» **WORK TO BE COMPLETED**
From the catalogue description below, output word for word the passage that begins at the words "This online born‐digital" and stops after the words "the editors’ own.".

About this catalogue

This online born‐digital catalogue accompanies the National Gallery’s virtual exhibition Fruits of the Spirit: Art from the Heart. It is downloadable for free, and any part of the catalogue can be easily accessed or printed. This format maximises the flexible ways in which these texts can be used, enjoyed and shared. Any mistakes or omissions are the editors’ own.

The exhibition has been curated by Ayla Lepine in close collaboration with Susanna Avery‐Quash. Fruits of the Spirit pairs nine paintings from the National Gallery’s collection with nine paintings from regional partner collections from across the UK. The catalogue and virtual exhibition are accompanied by a series of UK‐wide events, a Smartify audioguide and, from November 2022 until April 2023, an in‐person tour through the National Gallery’s collection.

The catalogue has been co‐edited by Ayla Lepine and Susanna Avery‐Quash, with assistance from Isobel Muir as part of her Student Development activity supported by the Arts and Humanities Research Council. The catalogue’s structure places the nine themes of the Fruits of the Spirit – love, joy, peace, patience, kindness, gentleness, faithfulness, generosity and self‐control – in dialogue with the exhibition’s 18 paintings. Each theme features short essays by a National Gallery curator, a UK partnership museum curator, and an individual or group connected with the regional partner. These community voices provide an exciting and dynamic layer within the project and the catalogue structure. Community contributors include art therapists, artists, refugees, people from Quaker, Jewish and Methodist backgrounds, children, and climate change activists.

» **DATA SHOWN**
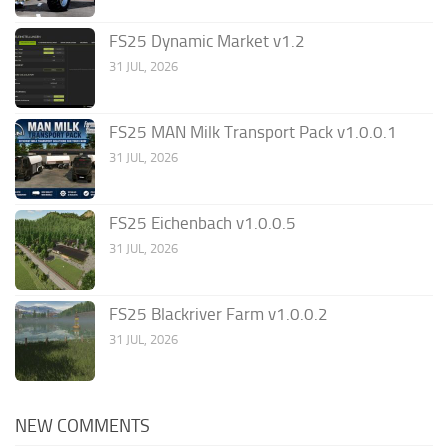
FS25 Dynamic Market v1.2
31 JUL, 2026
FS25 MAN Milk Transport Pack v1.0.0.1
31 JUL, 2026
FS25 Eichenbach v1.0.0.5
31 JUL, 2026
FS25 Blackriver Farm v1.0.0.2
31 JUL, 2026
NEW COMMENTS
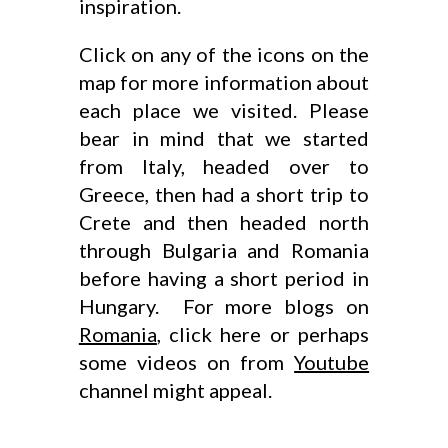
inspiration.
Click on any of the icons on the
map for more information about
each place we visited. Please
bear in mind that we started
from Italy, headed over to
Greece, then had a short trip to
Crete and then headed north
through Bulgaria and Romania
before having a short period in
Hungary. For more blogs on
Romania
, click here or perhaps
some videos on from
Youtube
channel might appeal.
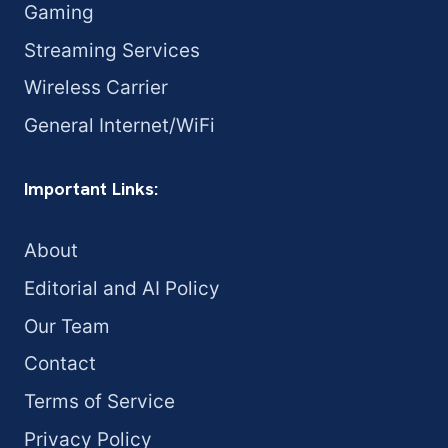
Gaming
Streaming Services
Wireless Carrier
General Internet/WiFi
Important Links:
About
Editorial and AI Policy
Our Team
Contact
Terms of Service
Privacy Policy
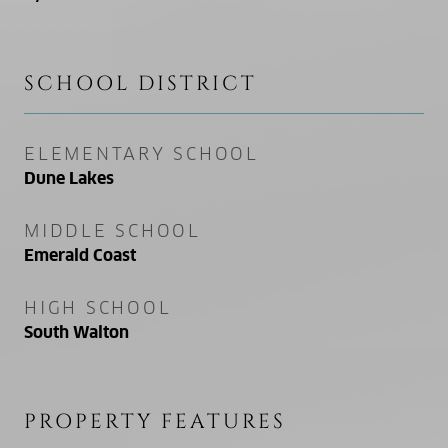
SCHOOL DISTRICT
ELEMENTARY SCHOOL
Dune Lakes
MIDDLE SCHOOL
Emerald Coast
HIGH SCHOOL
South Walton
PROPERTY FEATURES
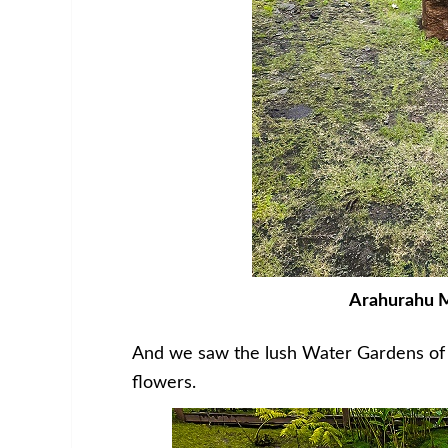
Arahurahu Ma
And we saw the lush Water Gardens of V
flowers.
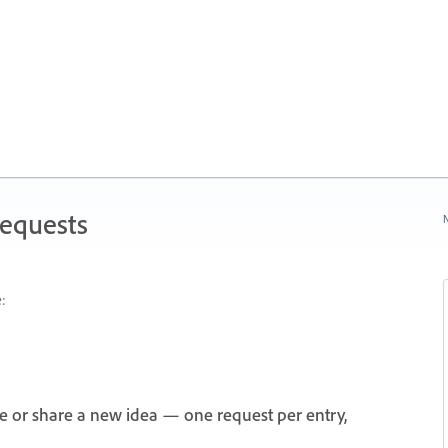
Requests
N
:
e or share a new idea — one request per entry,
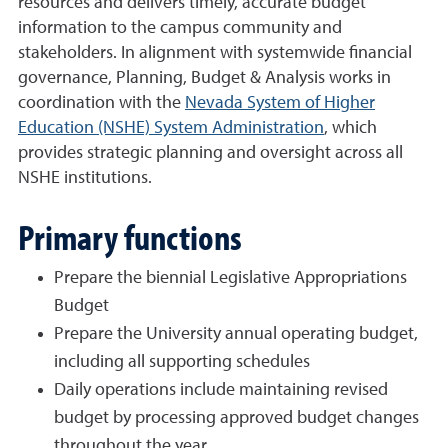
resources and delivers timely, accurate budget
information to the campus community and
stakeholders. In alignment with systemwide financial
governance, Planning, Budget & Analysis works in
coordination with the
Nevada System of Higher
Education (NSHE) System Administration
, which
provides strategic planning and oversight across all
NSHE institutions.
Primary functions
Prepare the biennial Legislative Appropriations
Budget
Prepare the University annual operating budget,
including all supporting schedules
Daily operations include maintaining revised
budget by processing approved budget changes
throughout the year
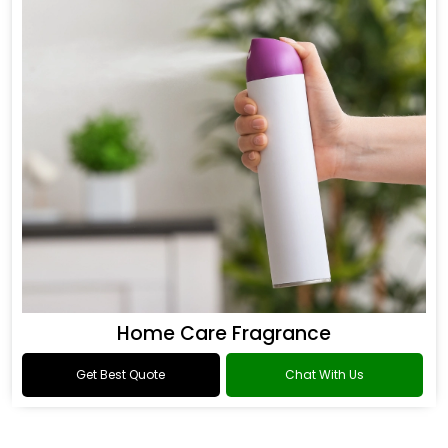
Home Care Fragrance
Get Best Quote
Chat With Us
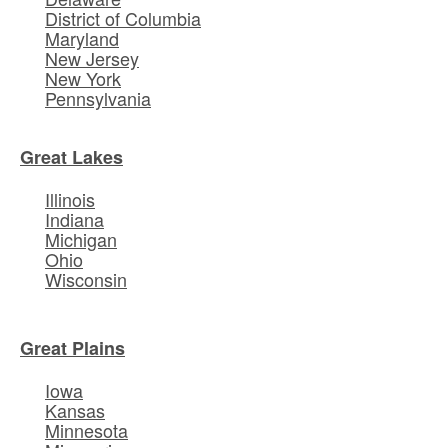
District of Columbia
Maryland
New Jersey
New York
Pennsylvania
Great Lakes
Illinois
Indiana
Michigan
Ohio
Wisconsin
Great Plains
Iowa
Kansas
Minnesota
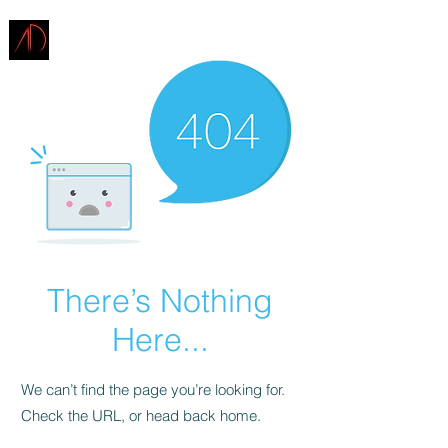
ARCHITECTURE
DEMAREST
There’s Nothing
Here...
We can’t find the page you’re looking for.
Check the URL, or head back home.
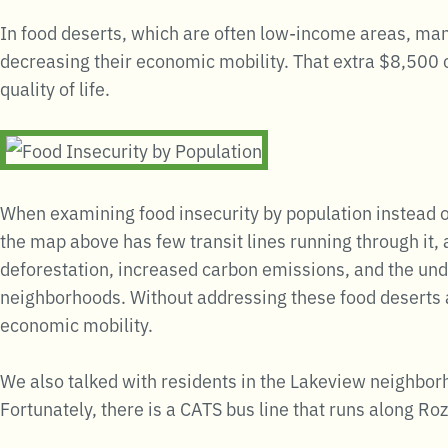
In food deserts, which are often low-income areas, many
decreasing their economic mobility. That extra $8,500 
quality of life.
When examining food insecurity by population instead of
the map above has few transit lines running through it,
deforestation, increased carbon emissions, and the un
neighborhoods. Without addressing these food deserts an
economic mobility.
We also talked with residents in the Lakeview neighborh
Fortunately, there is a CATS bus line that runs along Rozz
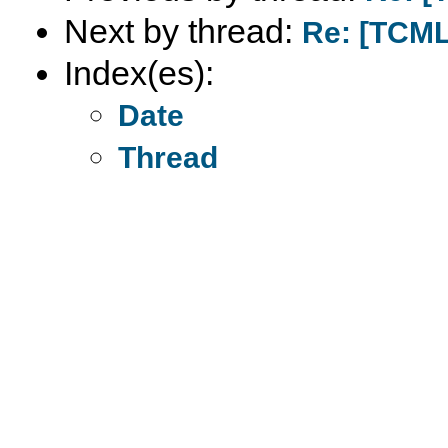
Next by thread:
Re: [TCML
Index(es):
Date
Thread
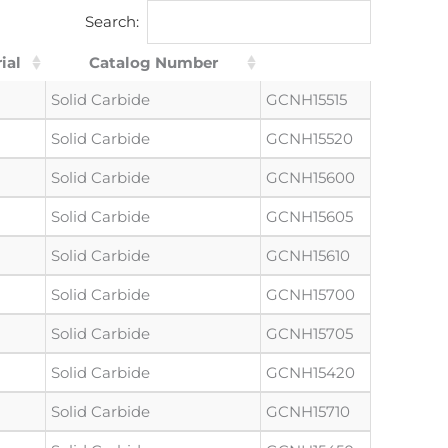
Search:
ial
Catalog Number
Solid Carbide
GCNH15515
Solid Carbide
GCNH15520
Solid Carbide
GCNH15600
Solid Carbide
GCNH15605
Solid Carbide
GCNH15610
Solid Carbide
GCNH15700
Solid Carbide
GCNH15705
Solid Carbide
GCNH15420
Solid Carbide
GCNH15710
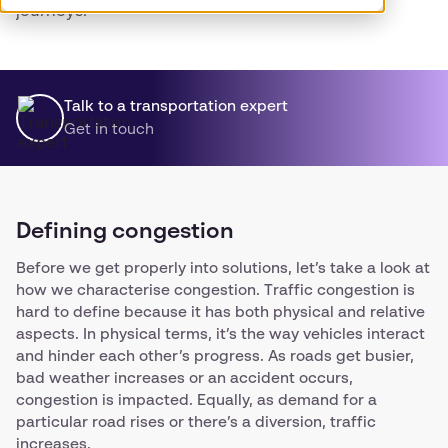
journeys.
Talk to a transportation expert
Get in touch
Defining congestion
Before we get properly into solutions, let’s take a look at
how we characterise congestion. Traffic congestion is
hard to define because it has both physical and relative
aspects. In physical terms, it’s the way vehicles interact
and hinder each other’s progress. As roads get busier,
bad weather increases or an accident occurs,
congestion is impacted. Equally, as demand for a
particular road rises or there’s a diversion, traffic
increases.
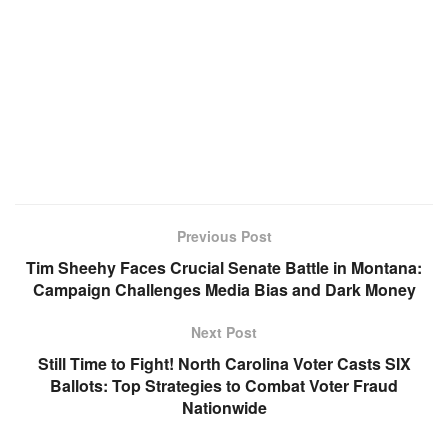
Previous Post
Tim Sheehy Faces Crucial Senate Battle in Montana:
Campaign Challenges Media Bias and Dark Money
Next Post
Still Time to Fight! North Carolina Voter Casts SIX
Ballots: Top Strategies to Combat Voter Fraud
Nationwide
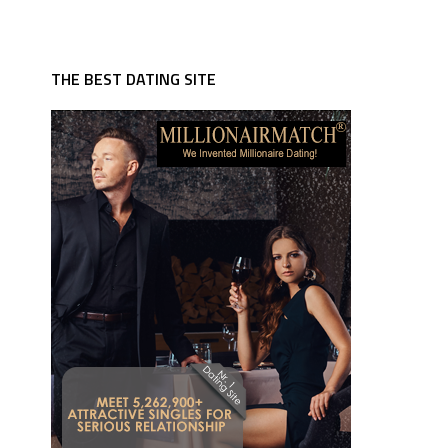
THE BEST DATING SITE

» **SOLUTION TO THE EXERCISE**
This online born‐digital catalogue accompanies the National Gallery’s virtual exhibition Fruits of the Spirit: Art from the Heart. It is downloadable for free, and any part of the catalogue can be easily accessed or printed. This format maximises the flexible ways in which these texts can be used, enjoyed and shared. Any mistakes or omissions are the editors’ own.